- Fitz Randolph–Rogers House
- U.S. National Register of Historic Places
- Location: 5467 Liberty-Fairfield Road, Hamilton, Ohio
- Coordinates: 39°25′8″N 84°28′45″W﻿ / ﻿39.41889°N 84.47917°W
- Area: Less than 1 acre (0.40 ha)
- Built: 1840
- Architectural style: Greek Revival
- NRHP reference No.: 78002014
- Added to NRHP: February 8, 1978

= Fitz Randolph–Rogers House =

Historic house in Ohio, United States

The Fitz Randolph–Rogers House is a historic farmhouse located outside the city of Hamilton in Butler County, Ohio, United States. Constructed during the 1840s, it was home to a well-known diarist of the 1860s, and it has been designated a historic site.

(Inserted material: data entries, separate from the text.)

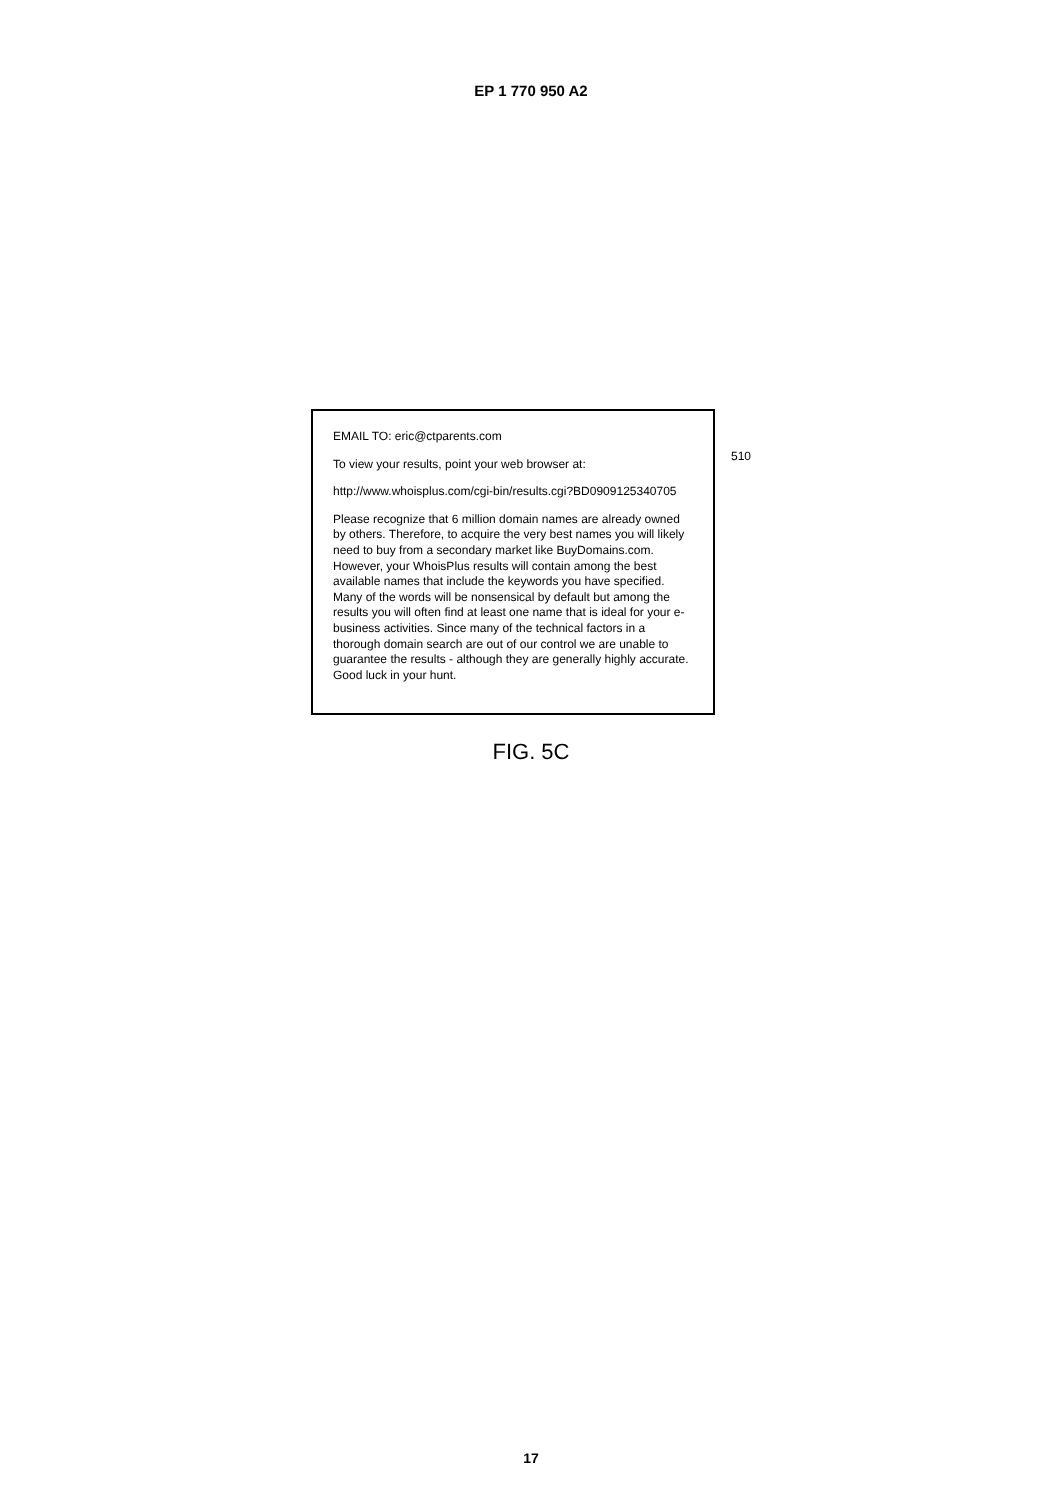EP 1 770 950 A2
EMAIL TO: eric@ctparents.com
To view your results, point your web browser at:
http://www.whoisplus.com/cgi-bin/results.cgi?BD0909125340705
Please recognize that 6 million domain names are already owned by others. Therefore, to acquire the very best names you will likely need to buy from a secondary market like BuyDomains.com. However, your WhoisPlus results will contain among the best available names that include the keywords you have specified. Many of the words will be nonsensical by default but among the results you will often find at least one name that is ideal for your e-business activities. Since many of the technical factors in a thorough domain search are out of our control we are unable to guarantee the results - although they are generally highly accurate. Good luck in your hunt.
510
FIG. 5C
17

Liberty Township farmer Benjamin Fitz Randolph arranged for the house's construction in 1840, although the project was not finished until 1844. Here he farmed and ran a tannery until 1860, when a widow, Lydia Rogers, bought the property. Her family inhabited it until selling it in 1931. While living with her mother in the 1860s, Rogers' daughter Sarah Elizabeth Rogers kept a careful diary that made her a significant source for period social history after it was published in the journal of the Ohio Historical Society.

Fitz Randolph arranged for a composite structure; the house is primarily a brick building, although elements of stone are also present. Like many other period buildings, the house is built in the Greek Revival style of architecture, but unlike most such houses, it is built on a hillside. The one-story facade is divided into five bays, with the central bay being occupied by an elaborate entrance: four columns, two on each side, form a post and lintel structure around the doorway, and a transom light is placed above the door. Stairs provide access to a stoop by the raised main entrance, and a frieze is placed immediately below the edge of the roof.

In 1978, the Fitz Randolph–Rogers House was listed on the National Register of Historic Places, qualifying both because of its historically significant architecture and because of its important place in local history.